She had not accompanied the General to Porthminster and was therefore awaiting his return. The furniture was about to come out of chintz, and she was standing in the tea room wondering whether that chintz would last another season, when a Scotch terrier came in, followed by her eldest daughter Elizabeth – better known as ‘Dinny’. Dinny was slight and rather tall; she had hair the colour of chestnuts, an imperfect nose, a Botticellian mouth, eyes cornflower blue and widely set, and a look rather of a flower on a long stalk that might easily be broken off, but never was. Her expression suggested that she went through life trying not to see it as a joke. She was, in fact, like one of those natural wells, or springs, whence one cannot procure water without bubbles: ‘Dinny’s bubble and squeak’, her uncle Sir Lawrence Mont called it. She was by now twenty-four.
‘Mother, do we have to go into black edging for Uncle Cuffs?’
‘I don’t think so, Dinny; or very slight.’
‘Is he to be planted here?’
‘I expect in the Cathedral, but Father will know.’
‘Tea, darling? Scaramouch, up you come, and don’t bob your nose into the Gentleman’s Relish.’
‘Dinny, I’m so worried about Hubert.’
‘So am I, dear; he isn’t Hubert at all, he’s like a sketch of himself by Thom the painter, all on one side. He ought never to have gone on that ghastly expedition, Mother. There’s a limit to hitting it off with Americans, and Hubert reaches it sooner than almost anybody I know. He never could get on with them. Besides, I don’t believe civilians ever ought to have soldiers with them.’
‘Why, Dinny?’
‘Well, soldiers have the static mind. They know God from Mammon. Haven’t you noticed it, dear?’
Lady Cherrell had. She smiled timidly, and asked:
‘Where is Hubert? Father will be home directly.’
‘He went out with Don, to get a leash of partidges for dinner. Ten to one he’ll forget to shoot them, and anyway they’ll be too fresh. He’s in that state of mind into which it has pleased God to call him; except that for God read the devil. He broods over that business, Mother. Only one thing would do him good, and that’s to fall in love. Can’t we find the perfect girl for him? Shall I ring for tea?’
‘Yes, dear. And this room wants fresh flowers.’
‘I’ll get them. Come along, Scaramouch!’
Passing out into September sunshine, Dinny noted a green woodpecker on the lower lawn, and thought: ‘If seven birds with seven beaks should peck for half a term, do you suppose, the lady thought, that they could find a worm?’ It was dry! All the same the zinnias were gorgeous this year; and she proceeded to pick some. They ran the gamut in her hand from deepest red through pink to lemon-yellow – handsome blossoms, but not endearing. ‘Pity,’ she thought, ‘we can’t go to some bed of modern maids and pick one for Hubert.’ She seldom showed her feelings, but she had two deep feelings not for show – one for her brother, the other for Condaford, and they were radically entwined. All the coherence of her life belonged to Condaford; she had a passion for the place which no one would have suspected from her way of talking of it, and she had a deep and jealous desire to bind her only brother to the same devotion. After all, she had been born there while it was shabby and run-down, and had survived into the period of renovation. To Hubert it had only been a holiday and leave-time perch. Dinny, though the last person in the world to talk of her roots, or to take them seriously in public, had a private faith in the Cherrells, their belongings and their works, which nothing could shake. Every Condaford beast, bird and tree, even the flowers she was plucking, were a part of her, just as were the simple folk around in their thatched cottages, and the Early-English church, where she attended without belief to speak of, and the grey Condaford dawns which she seldom saw, the moonlit, owl-haunted nights, the long sunlight over the stubble, and the scents and the sounds and the feel of the air.

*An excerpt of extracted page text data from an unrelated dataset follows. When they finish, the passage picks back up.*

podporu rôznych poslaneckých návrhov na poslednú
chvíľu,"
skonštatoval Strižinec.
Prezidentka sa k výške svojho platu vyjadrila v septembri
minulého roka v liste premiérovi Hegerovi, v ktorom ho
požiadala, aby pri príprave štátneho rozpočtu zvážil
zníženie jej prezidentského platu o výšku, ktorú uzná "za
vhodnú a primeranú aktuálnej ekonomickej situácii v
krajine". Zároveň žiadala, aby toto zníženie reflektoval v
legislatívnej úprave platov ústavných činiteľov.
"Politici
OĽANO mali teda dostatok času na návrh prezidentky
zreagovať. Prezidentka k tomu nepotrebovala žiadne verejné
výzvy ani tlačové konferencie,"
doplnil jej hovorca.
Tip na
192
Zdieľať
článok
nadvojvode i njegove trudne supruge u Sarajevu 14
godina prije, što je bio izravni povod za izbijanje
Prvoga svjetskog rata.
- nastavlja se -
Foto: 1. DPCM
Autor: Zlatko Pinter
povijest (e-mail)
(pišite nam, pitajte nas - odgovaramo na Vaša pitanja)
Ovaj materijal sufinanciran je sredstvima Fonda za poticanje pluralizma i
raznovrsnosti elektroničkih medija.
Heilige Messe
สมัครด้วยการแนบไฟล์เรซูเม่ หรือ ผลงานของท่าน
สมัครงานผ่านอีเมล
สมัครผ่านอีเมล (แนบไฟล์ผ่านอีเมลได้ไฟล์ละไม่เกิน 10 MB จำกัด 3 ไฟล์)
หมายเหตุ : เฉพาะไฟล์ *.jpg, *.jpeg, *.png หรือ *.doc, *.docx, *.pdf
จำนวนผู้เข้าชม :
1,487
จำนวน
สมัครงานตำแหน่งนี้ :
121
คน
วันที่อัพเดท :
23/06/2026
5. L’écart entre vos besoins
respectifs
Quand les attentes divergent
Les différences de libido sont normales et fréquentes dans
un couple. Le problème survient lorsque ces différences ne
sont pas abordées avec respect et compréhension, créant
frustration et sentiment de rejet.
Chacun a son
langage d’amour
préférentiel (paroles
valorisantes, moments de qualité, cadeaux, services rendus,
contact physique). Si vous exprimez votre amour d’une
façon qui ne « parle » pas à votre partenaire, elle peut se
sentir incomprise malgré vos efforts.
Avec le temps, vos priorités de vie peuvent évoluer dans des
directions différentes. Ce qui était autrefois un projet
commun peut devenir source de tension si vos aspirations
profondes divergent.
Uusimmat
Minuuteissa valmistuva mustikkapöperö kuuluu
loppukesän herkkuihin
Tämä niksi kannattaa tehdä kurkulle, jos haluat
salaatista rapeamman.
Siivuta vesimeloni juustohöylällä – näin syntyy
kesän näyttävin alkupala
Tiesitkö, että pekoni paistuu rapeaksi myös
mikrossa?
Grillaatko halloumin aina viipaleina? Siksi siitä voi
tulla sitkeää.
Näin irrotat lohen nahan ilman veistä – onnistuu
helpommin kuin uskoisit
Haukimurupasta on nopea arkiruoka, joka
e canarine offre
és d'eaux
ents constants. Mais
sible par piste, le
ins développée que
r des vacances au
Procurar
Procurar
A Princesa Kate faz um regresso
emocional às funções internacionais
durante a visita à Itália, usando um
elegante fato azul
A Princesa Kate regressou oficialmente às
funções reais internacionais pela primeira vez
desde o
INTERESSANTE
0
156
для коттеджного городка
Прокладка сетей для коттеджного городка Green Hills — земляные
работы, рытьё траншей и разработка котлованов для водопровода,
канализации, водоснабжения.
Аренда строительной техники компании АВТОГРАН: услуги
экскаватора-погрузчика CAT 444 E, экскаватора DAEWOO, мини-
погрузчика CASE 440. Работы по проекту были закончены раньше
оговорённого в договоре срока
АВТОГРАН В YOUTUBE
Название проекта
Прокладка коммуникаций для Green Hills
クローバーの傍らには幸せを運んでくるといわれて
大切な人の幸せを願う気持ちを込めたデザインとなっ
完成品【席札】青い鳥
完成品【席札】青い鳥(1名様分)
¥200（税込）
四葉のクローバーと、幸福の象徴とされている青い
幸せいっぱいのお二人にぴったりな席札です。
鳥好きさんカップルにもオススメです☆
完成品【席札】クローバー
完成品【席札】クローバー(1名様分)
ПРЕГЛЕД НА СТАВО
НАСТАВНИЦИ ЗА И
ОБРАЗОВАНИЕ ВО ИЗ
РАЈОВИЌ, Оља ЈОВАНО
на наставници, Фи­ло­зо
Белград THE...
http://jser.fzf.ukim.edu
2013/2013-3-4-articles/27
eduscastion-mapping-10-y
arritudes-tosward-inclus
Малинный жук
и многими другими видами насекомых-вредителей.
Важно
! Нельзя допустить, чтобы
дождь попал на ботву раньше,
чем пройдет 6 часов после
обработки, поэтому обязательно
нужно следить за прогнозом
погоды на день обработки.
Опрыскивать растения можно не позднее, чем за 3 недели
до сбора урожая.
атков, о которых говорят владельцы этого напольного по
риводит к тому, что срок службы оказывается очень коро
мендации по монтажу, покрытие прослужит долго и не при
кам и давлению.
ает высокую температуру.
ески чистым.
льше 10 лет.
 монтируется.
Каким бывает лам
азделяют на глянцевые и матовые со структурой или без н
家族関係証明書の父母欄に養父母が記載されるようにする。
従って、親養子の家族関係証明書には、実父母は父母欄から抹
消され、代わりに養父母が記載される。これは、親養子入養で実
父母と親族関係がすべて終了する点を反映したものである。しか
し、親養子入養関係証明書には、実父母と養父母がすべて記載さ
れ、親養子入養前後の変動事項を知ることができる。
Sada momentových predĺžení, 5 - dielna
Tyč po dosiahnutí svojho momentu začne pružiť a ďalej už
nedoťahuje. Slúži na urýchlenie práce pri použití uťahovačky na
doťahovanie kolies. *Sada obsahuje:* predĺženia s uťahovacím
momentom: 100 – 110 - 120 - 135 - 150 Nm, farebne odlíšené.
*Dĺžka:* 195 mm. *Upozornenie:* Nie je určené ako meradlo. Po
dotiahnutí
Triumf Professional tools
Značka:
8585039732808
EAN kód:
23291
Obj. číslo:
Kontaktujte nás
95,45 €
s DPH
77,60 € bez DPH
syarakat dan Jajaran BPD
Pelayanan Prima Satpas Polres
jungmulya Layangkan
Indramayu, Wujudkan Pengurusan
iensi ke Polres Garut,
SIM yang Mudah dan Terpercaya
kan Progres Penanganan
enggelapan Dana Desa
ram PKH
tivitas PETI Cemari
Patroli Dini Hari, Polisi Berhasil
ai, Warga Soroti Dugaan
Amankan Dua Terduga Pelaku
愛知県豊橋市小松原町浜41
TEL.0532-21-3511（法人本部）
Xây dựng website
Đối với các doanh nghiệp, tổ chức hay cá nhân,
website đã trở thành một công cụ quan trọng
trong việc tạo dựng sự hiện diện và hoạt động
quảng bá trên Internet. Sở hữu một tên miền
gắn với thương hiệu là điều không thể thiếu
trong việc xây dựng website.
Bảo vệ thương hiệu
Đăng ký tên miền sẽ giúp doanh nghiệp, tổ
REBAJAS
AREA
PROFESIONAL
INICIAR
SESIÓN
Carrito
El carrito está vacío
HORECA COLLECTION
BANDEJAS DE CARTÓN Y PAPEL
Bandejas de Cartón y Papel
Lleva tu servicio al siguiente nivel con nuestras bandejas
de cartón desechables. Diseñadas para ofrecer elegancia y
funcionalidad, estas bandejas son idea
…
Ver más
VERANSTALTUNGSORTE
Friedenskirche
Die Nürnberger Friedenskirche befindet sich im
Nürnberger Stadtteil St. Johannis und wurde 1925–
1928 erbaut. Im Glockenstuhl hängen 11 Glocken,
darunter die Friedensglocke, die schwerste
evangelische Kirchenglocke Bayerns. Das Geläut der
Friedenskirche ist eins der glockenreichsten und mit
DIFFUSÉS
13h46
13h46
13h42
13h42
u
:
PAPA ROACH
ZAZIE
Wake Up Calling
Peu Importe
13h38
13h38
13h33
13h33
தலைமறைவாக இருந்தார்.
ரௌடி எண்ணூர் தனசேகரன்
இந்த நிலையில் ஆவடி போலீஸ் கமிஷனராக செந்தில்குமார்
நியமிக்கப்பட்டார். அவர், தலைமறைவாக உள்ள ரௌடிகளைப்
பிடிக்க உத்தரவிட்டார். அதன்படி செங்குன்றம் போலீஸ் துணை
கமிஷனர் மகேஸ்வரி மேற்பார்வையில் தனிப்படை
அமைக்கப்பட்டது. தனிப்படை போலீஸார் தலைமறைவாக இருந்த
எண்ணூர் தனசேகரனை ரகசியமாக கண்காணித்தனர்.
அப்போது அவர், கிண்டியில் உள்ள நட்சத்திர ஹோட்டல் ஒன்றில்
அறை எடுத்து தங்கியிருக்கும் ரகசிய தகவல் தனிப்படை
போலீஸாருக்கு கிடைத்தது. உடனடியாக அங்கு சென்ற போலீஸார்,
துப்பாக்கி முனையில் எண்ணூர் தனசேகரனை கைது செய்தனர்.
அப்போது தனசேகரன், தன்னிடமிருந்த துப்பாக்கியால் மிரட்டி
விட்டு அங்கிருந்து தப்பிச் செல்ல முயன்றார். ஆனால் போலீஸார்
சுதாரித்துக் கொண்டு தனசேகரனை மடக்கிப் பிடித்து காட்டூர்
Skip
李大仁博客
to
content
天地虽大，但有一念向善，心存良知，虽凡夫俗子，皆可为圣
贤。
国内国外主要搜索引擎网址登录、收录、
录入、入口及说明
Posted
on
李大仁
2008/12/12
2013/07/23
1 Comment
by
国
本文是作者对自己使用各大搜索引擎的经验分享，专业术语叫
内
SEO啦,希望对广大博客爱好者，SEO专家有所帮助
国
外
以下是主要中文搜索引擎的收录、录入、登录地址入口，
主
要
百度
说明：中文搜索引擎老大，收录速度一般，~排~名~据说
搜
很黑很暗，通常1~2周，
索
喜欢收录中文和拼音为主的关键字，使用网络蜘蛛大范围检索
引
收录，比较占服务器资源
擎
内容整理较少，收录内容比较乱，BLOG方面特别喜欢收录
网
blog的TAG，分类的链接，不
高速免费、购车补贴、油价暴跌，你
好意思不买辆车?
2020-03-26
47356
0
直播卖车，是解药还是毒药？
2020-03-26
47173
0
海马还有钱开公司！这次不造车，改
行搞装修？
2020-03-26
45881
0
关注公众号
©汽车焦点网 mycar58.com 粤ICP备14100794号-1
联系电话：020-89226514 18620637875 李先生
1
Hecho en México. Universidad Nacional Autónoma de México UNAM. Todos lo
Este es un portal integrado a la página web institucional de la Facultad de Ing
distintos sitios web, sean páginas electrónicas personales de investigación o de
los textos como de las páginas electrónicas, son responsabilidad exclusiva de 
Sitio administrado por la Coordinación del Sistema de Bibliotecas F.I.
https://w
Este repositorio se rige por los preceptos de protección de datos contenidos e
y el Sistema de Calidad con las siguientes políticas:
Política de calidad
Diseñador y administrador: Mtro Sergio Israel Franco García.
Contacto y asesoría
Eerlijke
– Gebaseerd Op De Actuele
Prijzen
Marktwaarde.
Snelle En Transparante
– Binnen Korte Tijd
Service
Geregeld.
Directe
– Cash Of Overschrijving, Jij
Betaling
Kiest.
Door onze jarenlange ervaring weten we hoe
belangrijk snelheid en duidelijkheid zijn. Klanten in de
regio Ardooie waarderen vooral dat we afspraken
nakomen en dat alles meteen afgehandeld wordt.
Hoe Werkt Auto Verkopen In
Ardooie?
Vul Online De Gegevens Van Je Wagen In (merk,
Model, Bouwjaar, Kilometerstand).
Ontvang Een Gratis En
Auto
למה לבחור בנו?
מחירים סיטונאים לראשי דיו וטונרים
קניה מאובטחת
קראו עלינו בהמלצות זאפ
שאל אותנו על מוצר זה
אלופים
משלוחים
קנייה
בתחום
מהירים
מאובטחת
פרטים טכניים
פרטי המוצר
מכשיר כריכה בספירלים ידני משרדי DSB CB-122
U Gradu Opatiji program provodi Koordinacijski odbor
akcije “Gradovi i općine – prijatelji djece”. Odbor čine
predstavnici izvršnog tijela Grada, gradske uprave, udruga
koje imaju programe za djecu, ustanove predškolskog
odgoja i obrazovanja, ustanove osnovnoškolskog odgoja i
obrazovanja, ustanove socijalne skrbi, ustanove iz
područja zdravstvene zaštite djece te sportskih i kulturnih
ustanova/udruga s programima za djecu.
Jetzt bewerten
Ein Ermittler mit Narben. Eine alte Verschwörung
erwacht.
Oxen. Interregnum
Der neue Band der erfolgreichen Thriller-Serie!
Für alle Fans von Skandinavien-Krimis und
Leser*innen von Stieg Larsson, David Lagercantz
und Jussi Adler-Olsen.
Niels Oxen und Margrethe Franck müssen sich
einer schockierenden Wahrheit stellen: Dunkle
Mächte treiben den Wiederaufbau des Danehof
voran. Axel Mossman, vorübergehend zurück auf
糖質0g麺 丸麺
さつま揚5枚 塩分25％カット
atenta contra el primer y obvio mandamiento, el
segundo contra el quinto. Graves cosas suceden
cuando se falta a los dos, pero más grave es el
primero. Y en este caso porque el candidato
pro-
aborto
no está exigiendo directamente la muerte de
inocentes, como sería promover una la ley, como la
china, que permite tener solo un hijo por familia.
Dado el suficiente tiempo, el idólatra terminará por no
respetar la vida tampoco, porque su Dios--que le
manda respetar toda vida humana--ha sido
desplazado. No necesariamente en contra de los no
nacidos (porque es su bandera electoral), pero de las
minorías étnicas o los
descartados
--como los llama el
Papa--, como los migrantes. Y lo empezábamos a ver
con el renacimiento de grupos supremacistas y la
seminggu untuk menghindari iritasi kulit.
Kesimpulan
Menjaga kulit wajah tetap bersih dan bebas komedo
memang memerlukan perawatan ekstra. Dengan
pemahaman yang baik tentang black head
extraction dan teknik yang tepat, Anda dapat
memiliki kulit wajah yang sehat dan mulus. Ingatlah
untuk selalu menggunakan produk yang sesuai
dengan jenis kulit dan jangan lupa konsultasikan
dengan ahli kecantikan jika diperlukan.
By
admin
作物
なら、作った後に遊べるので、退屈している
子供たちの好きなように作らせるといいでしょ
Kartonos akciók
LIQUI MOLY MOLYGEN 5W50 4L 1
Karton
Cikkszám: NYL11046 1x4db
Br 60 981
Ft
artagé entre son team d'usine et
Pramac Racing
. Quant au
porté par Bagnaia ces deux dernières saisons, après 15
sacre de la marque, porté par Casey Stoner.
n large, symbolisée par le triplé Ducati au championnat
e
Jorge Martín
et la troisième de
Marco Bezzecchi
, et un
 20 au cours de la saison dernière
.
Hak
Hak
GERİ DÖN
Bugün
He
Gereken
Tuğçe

When she was away from home she never said she was homesick, but she was; when she was at home she never said she revelled in it, but she did. If Condaford should pass from the Cherrells, she would not moan, but would feel like a plant pulled up by its roots. Her father had for it the indifferent affection of a man whose active life had been passed elsewhere; her mother the acquiescence of one who had always done her duty by what had kept her nose to the grindstone and was not exactly hers; her sister treated it with the matter-of-fact tolerance of one who would rather be somewhere more exciting; and Hubert – what had Hubert? She really did not know. With her hands full of zinnias and her neck warm from the lingering sunshine, she returned to the drawing-room.